(Collected data)
- - - - - - -
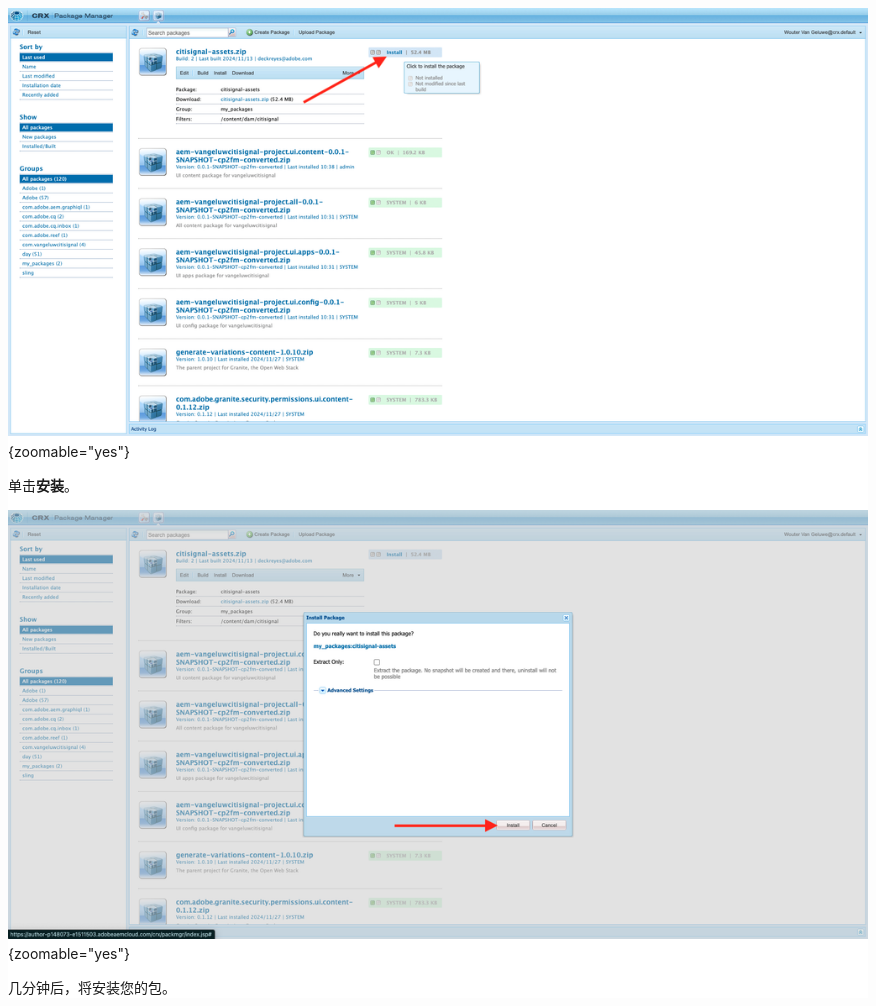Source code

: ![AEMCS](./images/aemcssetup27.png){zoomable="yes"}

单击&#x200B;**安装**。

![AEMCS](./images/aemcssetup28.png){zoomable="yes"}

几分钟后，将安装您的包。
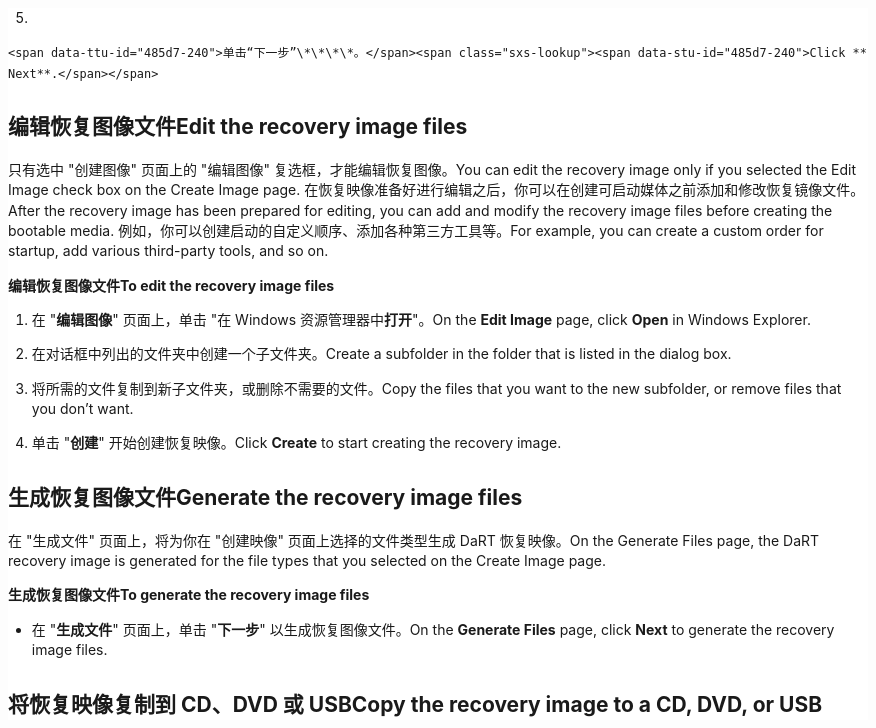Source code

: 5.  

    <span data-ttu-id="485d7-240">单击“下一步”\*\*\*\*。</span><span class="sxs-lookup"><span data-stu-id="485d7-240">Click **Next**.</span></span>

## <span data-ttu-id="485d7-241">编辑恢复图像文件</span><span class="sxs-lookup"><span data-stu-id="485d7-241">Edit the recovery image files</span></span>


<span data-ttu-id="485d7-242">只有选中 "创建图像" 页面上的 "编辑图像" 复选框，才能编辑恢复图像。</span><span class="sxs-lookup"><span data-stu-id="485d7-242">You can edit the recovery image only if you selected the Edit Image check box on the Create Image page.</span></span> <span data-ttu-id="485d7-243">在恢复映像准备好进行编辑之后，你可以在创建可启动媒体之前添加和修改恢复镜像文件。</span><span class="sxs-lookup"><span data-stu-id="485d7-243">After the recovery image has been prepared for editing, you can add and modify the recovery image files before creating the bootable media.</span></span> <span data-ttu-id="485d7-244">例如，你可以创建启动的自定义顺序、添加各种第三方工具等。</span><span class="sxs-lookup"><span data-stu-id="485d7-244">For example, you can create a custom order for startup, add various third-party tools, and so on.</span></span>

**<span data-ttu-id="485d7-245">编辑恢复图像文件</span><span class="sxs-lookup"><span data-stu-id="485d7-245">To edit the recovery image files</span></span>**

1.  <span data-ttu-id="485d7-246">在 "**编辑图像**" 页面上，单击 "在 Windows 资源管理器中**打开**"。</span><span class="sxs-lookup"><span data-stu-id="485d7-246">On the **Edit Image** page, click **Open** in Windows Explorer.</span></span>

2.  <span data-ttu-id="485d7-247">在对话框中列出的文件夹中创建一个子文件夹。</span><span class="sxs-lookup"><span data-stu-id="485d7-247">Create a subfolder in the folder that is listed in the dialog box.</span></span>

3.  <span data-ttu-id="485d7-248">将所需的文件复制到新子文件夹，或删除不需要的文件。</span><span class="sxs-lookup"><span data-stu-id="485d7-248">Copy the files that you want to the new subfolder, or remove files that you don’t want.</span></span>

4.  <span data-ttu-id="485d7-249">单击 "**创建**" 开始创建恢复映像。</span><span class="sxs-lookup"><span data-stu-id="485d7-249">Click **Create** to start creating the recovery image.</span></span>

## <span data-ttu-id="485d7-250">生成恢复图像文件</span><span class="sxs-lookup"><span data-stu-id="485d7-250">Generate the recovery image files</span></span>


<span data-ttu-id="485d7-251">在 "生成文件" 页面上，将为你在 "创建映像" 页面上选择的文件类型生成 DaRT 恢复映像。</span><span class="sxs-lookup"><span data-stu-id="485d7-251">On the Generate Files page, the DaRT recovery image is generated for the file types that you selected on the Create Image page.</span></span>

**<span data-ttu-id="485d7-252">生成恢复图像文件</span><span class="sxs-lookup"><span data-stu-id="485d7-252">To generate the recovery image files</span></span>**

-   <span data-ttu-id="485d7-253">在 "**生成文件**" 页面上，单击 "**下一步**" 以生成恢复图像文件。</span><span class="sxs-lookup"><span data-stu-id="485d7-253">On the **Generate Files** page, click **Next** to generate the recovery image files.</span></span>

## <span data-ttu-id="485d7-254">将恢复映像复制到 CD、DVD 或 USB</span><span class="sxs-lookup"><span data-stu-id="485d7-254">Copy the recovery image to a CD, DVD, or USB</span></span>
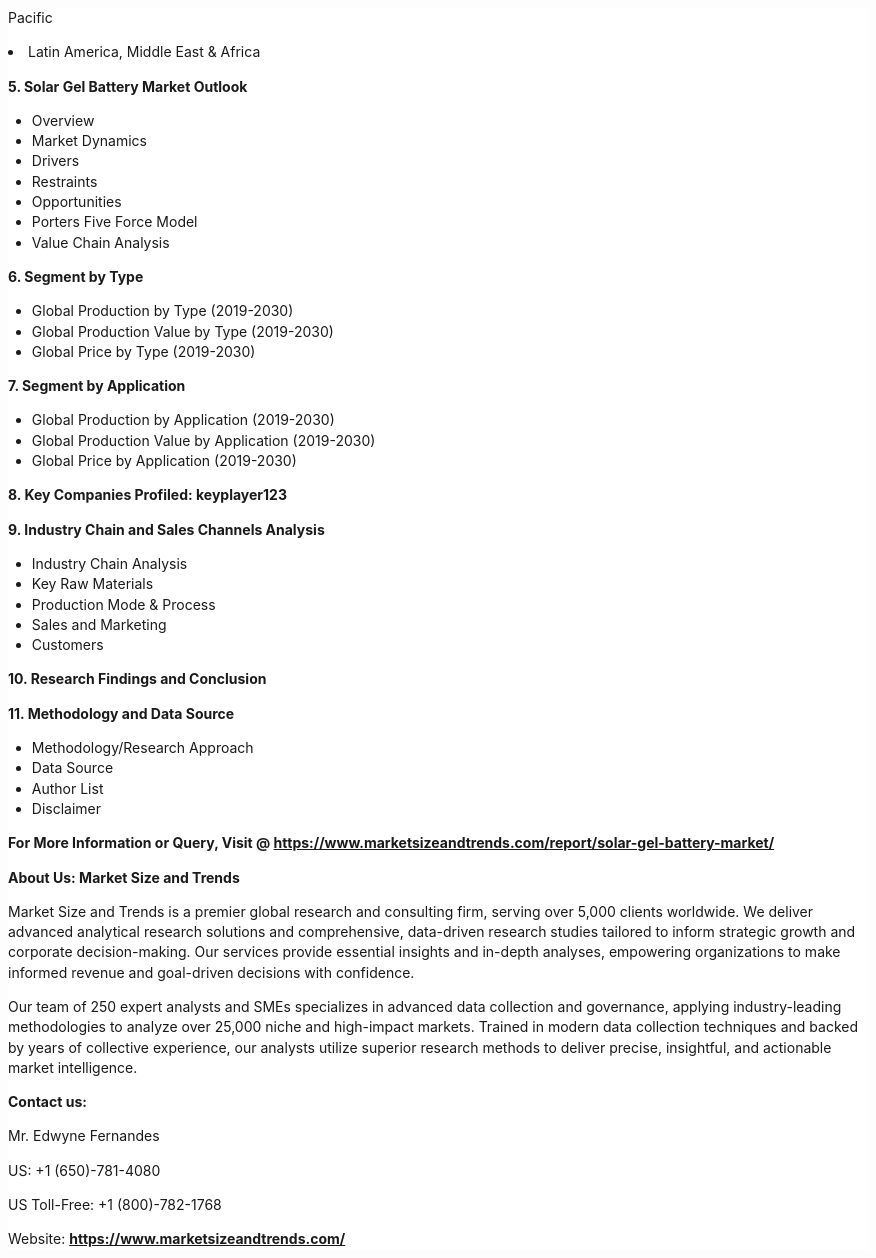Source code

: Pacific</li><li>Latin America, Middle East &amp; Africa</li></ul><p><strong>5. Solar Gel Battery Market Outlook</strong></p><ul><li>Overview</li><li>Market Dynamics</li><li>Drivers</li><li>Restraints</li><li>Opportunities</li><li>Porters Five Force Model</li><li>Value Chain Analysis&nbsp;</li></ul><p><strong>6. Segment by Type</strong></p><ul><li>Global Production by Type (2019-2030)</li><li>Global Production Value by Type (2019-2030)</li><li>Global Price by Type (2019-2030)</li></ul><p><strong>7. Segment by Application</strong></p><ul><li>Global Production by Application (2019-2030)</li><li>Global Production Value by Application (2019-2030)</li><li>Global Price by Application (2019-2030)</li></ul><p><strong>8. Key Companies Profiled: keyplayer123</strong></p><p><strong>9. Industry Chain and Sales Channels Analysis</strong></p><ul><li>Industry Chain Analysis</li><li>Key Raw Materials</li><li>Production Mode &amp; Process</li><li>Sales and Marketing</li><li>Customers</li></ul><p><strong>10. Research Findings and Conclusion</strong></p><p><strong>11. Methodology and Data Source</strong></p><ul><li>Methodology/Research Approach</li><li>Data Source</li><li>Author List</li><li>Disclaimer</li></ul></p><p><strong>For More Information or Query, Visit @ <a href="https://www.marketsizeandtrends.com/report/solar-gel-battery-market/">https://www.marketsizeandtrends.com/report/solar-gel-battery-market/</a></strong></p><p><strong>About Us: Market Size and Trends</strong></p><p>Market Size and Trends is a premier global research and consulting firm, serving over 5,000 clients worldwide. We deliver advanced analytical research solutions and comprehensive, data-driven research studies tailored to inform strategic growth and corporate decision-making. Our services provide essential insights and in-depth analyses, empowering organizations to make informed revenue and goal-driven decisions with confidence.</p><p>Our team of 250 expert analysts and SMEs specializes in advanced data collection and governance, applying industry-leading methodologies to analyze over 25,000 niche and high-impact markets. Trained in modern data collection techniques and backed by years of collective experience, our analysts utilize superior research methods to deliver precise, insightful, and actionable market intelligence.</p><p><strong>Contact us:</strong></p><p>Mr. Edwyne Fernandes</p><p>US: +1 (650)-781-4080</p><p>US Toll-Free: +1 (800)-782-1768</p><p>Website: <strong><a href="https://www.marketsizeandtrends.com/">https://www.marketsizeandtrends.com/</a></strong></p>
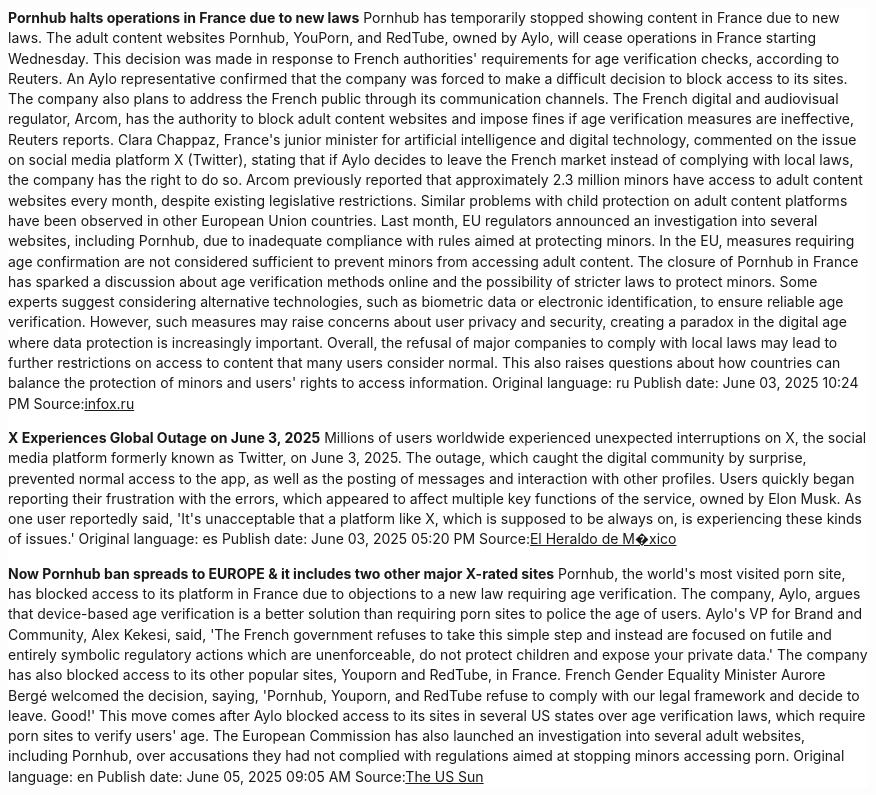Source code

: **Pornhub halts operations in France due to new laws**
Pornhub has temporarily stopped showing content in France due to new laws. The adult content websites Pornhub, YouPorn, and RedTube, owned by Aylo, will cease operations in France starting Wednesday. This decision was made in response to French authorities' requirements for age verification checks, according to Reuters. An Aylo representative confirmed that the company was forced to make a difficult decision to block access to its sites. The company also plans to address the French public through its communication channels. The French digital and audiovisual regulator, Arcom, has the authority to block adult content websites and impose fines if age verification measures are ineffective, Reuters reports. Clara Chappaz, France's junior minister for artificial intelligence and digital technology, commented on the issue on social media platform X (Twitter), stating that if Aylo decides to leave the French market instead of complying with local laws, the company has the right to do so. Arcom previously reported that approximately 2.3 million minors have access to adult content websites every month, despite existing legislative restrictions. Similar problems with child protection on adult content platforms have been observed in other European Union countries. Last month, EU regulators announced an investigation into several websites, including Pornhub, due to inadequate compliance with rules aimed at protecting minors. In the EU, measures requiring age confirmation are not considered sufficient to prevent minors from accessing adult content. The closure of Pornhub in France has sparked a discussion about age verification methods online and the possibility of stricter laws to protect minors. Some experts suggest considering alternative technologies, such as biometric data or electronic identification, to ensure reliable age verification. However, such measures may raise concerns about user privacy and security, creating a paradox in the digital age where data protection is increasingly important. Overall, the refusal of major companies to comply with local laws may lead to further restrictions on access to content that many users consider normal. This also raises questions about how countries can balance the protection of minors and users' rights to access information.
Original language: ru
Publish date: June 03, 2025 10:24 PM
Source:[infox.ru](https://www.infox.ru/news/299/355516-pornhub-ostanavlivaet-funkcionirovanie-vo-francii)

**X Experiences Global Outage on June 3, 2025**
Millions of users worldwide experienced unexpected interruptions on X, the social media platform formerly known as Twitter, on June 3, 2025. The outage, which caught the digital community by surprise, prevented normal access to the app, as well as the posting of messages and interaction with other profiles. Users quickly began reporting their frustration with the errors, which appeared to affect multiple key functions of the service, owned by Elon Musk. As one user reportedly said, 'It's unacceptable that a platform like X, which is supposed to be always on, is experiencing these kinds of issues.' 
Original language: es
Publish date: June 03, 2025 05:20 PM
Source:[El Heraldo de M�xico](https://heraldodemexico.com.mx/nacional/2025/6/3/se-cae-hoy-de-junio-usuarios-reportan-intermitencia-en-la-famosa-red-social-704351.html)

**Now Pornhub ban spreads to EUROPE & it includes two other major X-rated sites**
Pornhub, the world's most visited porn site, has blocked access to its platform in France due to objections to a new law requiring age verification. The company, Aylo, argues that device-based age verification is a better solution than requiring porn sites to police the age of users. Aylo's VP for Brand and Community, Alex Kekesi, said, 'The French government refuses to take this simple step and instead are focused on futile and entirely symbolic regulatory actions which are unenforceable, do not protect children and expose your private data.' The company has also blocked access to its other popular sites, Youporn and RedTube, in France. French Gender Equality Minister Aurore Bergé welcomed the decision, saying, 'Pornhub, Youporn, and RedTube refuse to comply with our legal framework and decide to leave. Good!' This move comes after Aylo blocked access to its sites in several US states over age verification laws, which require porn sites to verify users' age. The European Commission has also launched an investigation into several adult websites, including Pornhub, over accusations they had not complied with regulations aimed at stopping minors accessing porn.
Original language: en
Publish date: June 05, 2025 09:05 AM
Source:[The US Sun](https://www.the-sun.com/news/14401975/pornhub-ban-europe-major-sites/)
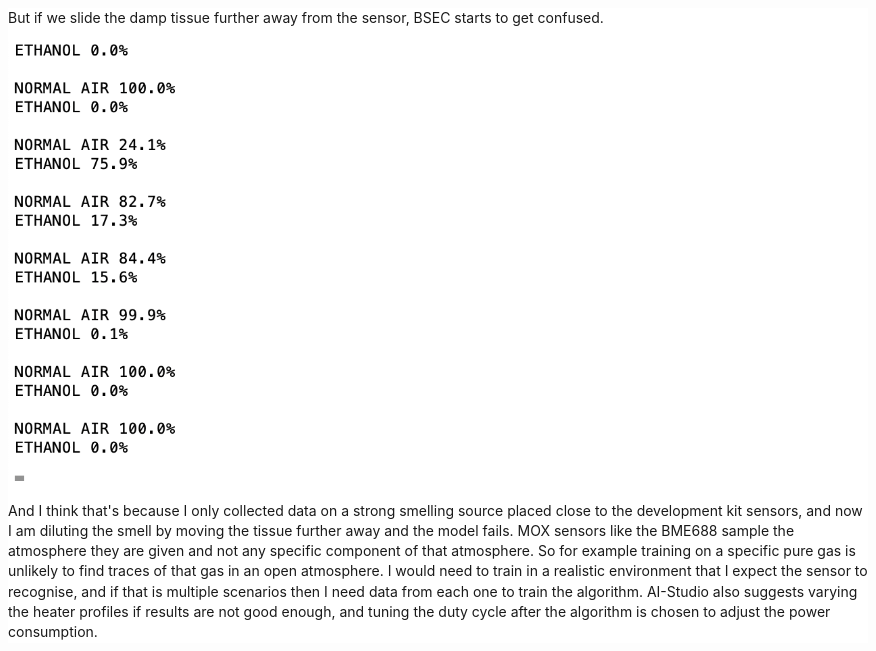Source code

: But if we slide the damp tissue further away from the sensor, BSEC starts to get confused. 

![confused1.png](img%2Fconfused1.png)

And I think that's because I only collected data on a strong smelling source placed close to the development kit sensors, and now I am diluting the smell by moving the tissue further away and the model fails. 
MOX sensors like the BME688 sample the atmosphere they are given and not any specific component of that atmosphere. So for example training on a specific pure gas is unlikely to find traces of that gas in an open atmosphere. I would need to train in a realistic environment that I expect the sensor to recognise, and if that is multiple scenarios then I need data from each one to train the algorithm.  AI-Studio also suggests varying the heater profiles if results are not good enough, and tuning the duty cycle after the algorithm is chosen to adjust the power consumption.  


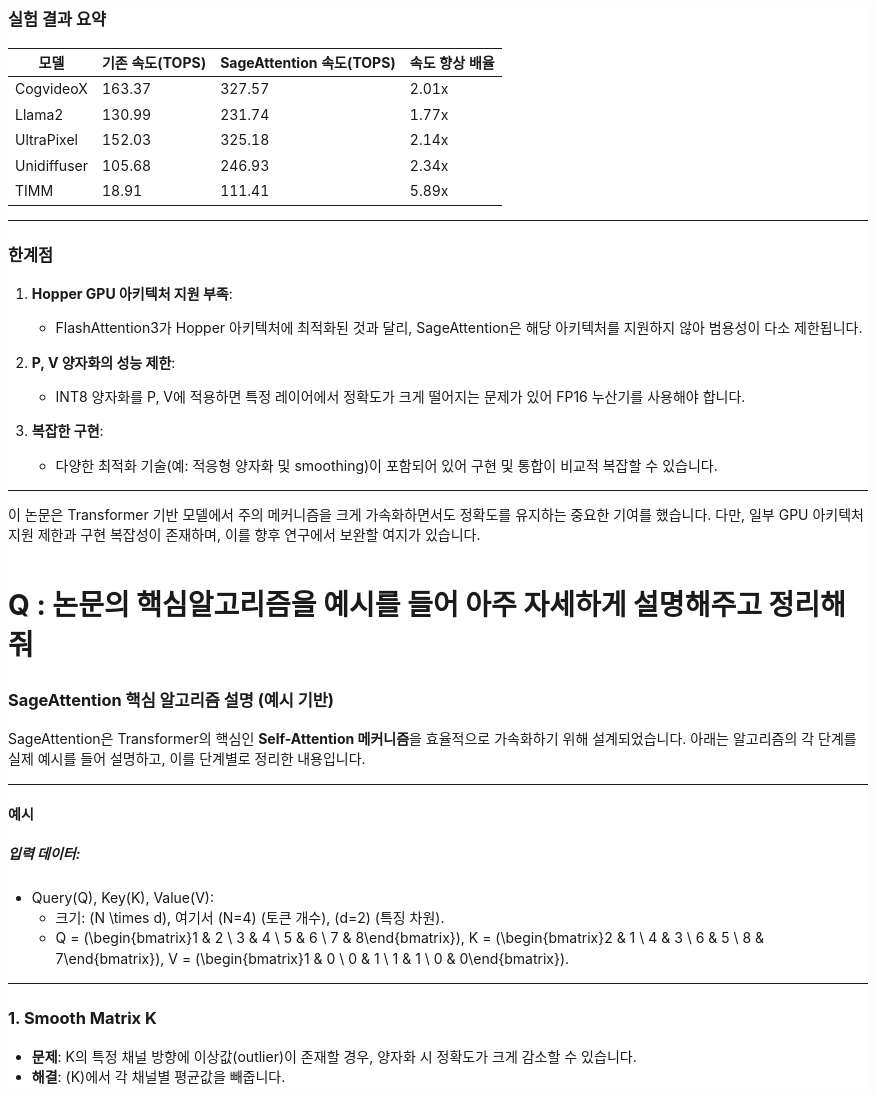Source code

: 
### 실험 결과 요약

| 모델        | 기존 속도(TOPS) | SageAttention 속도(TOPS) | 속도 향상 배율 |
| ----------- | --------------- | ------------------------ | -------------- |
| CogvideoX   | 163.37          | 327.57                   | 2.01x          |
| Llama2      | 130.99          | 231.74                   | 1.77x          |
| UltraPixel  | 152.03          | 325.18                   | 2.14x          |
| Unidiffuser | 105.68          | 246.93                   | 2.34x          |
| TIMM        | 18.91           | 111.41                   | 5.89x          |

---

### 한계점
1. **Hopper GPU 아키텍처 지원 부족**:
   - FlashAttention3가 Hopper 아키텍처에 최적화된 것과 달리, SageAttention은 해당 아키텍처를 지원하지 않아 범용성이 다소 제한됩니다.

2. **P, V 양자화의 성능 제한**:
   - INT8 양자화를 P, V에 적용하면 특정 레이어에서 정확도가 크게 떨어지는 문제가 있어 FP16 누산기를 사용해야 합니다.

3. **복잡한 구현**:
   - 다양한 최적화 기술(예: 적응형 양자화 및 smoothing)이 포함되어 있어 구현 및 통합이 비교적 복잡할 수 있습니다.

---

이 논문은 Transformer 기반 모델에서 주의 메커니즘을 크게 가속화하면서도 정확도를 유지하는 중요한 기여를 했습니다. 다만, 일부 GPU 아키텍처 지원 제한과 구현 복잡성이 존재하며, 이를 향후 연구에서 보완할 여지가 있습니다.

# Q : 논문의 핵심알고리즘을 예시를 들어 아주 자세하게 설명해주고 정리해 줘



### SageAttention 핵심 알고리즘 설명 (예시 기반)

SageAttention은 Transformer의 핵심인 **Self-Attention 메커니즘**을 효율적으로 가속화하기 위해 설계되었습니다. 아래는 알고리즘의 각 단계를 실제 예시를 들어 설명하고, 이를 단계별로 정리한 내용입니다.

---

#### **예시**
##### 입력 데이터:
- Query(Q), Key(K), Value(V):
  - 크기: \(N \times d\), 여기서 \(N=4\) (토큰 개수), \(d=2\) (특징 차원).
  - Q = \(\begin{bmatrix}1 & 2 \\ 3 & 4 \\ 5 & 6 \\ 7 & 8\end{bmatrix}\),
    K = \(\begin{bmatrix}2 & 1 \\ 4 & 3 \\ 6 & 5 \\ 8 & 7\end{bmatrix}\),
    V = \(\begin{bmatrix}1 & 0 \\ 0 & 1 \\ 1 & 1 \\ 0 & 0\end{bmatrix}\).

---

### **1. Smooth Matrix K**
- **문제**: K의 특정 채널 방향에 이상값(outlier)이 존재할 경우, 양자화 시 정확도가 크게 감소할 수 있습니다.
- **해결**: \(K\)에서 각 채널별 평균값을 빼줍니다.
- - - - - - -
Look above for the line holding "- 크기: \(N \times", then set down exactly that line and every line after it up to and including the line holding "### **1. Smooth Matrix K**", with nothing else.

  - 크기: \(N \times d\), 여기서 \(N=4\) (토큰 개수), \(d=2\) (특징 차원).
  - Q = \(\begin{bmatrix}1 & 2 \\ 3 & 4 \\ 5 & 6 \\ 7 & 8\end{bmatrix}\),
    K = \(\begin{bmatrix}2 & 1 \\ 4 & 3 \\ 6 & 5 \\ 8 & 7\end{bmatrix}\),
    V = \(\begin{bmatrix}1 & 0 \\ 0 & 1 \\ 1 & 1 \\ 0 & 0\end{bmatrix}\).

---

### **1. Smooth Matrix K**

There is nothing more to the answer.